BEGIN EXCERPTED TEXT

Dr. Ali: The inability to truly demonstrate efficacy could possibly be a factor for some providers. Clinical trial endpoints focused on vision loss and atrophy growth might be difficult to digest when we typically encounter endpoints centered on vision gains and anatomic improvement. As retina specialists become more comfortable with these endpoints, they may become more comfortable with new treatment options. Even if a retina specialist is unconvinced of the efficacy of complement inhibition therapy, they still owe it to their patients to discuss these FDA-approved options.
Dr. Chang: Retina has a history of successful innovations that had slow launches. It might be difficult to remember, but plenty of surgeons continued to use 20-gauge instruments even after the evidence emerged about the benefits of small-gauge surgery. Now, 20-gauge instruments, while still present in some ORs, are difficult to come by.
Dr. Kitchens: Is the only difference between these two drugs found in their safety profiles?
Dr. Eichenbaum: I wish we had a response to that question, but without a head-to-head study, it’s impossible to have a certain answer. I would estimate that we have a more robust dataset articulating outcomes following pegcetacoplan, which some providers might find useful to lean on.
Dr. Kitchens: The latest data from Keenan et al2 found that AREDS supplementation slowed the progression of extrafoveal GA lesions to the fovea compared with no intervention, but that overall area of lesion growth was similar among patients who took AREDS vitamins and those who did not. What role do AREDS vitamins play in patients with GA?
Dr. Chang: I advise patients with intermediate AMD or GA to consume AREDS vitamins, but always with a caveat similar to the one I offer with complement inhibition therapy: this approach will only slow the progression of disease rather than reverse it. I want to ensure that patients’ expectations are properly calibrated.
Dr. Eichenbaum: I’m still trying to best assess how these data fit into the overall fabric of data we have on GA. Similar to the above discussion about whether one complement inhibitor is better than the other, it’s difficult to conclude anything with confidence if we don’t have a modern study comparing AREDS vitamins to complement inhibition therapy. Of course, there’s the possibility that AREDS vitamins and complement inhibition therapy could work in tandem with each other, removing the either/or framework we often use with other treatments.

END EXCERPTED TEXT
BEGIN PROVIDED DATA

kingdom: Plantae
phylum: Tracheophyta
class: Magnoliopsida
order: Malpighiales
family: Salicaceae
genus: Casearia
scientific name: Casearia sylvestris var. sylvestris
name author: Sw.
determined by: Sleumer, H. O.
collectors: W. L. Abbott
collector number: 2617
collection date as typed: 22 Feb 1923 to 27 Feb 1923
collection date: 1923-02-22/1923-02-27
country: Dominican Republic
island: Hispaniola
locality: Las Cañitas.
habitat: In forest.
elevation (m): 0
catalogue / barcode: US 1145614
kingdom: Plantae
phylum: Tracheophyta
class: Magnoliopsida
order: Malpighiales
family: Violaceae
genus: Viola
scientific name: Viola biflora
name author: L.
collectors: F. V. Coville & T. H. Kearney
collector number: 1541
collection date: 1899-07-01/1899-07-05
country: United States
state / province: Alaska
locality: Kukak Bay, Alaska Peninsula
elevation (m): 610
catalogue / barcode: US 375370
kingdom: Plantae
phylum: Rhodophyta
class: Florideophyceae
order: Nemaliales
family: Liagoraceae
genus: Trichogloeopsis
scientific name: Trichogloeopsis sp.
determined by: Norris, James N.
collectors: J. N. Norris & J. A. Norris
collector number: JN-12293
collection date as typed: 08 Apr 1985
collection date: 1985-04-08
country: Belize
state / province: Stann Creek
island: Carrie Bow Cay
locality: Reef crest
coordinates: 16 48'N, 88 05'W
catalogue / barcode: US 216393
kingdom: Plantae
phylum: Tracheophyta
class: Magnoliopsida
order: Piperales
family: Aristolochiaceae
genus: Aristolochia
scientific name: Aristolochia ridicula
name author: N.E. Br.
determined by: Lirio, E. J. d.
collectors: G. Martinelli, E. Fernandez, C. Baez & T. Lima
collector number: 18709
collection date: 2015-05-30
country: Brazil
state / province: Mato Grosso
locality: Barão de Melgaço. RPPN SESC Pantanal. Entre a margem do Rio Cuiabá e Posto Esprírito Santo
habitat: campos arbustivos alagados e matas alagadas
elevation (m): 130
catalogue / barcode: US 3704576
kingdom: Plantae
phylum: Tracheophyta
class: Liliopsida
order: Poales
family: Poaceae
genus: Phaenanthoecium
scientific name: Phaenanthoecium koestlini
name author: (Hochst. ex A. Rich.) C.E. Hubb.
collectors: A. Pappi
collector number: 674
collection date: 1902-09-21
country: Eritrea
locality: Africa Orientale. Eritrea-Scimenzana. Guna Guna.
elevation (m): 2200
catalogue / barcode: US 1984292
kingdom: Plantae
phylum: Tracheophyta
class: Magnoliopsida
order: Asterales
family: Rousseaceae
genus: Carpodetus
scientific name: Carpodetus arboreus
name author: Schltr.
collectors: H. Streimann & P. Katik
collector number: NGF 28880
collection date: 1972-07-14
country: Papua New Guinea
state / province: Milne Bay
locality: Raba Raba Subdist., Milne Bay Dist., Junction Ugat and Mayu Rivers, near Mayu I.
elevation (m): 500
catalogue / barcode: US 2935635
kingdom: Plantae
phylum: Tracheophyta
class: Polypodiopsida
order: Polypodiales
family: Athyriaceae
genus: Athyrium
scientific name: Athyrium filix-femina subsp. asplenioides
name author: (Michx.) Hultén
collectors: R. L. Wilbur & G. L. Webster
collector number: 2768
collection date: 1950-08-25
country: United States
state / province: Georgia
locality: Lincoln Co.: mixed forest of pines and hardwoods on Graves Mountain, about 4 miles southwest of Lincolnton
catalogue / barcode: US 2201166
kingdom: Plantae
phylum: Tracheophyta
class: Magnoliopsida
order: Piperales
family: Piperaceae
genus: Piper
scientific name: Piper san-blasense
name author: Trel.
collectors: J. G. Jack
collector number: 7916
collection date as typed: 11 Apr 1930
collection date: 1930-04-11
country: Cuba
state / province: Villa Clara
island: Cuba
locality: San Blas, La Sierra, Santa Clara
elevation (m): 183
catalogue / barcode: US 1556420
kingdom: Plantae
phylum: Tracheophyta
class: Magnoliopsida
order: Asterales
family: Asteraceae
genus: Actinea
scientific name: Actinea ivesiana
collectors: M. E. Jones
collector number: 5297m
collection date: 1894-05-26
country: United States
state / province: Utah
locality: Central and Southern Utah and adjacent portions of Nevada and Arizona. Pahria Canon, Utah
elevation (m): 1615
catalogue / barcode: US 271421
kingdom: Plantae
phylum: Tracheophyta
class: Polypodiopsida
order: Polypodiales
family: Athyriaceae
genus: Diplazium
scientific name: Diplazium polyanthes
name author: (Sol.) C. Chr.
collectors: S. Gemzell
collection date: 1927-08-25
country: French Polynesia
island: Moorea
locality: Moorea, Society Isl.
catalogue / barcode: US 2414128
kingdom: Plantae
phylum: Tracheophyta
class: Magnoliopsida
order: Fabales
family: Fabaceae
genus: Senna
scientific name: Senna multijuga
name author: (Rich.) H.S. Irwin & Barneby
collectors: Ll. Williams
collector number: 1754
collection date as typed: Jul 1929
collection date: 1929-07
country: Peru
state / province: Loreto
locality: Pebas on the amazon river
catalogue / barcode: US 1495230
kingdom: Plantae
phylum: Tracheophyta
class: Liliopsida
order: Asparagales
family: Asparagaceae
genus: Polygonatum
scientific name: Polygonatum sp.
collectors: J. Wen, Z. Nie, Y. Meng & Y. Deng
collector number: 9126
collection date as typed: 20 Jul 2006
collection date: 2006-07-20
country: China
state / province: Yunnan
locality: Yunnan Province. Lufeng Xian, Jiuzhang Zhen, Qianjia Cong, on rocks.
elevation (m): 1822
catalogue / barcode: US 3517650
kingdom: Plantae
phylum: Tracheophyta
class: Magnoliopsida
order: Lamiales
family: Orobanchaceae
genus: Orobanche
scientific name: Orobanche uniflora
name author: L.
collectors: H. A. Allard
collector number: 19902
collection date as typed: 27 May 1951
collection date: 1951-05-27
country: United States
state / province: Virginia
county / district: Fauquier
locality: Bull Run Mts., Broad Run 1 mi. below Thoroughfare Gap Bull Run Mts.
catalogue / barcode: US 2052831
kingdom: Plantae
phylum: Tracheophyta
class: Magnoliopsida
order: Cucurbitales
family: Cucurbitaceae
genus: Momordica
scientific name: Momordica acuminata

END PROVIDED DATA

WORK TO COMPLETE »
a - In the discussion of geographic atrophy treatment, why does Dr. Chang pair the advice to take AREDS vitamins with a caveat? Answer in one to three sentences.
b - According to the discussion of geographic atrophy treatment, what kind of surgical instruments did plenty of surgeons keep using even after evidence emerged about the benefits of small-gauge surgery?
c - Continue the discussion of geographic atrophy treatment from the point where it stops.

RESULTS IN ORDER »
a - Dr. Chang warns that AREDS vitamins, like complement inhibition therapy, will only slow the progression of disease rather than reverse it. The caveat is meant to keep patients' expectations properly calibrated.

b - 20-gauge instruments.

c -
Dr. Ali: Let’s not forget that many of our GA patients are on fixed incomes, and AREDS vitamins are expensive. To that end, I limit my suggestion of AREDS vitamins only to those patients who fit strict intermediate AMD criteria.
Dr. Chang: I expect progress in GA therapy in the near future, as the pipeline is packed with investigational candidates. But for now, we need to use what’s at our disposal. These drugs may buy patients with GA more time with their vision. For some, that means a few more years of driving; for others, it may mean they have a bridge therapy that they can use until a more effective treatment arrives. The future is bright, but we can’t overlook the tools we have now because we’re distracted by the possibility of what might be.
FURTHER DISCUSSION: COMPARING COMPLEMENT INHIBITOR THERAPIES, ASSESSING ADOPTION HESITANCY, AND THE (POSSIBLE) ROLE OF AREDS VITAMINS FOR GA TREATMENT
1. Second quarter 2024 financial results conference call [presentation]. Apellis. 2024. Available at: https://investors.apellis.com/static-files/bcbe4eff-ecb5-4029-a924-e8ddcebb468a. Accessed September 3, 2025.
2. Keenan TDL, Agrón E, Keane PA, Domalpally A, Chew EY; AREDS and AREDS2 Research Groups. Oral antioxidant and lutein/zeaxanthin supplements slow geographic atrophy progression to the fovea in agerelated macular degeneration. Ophthalmology. 2025;132(1):1429.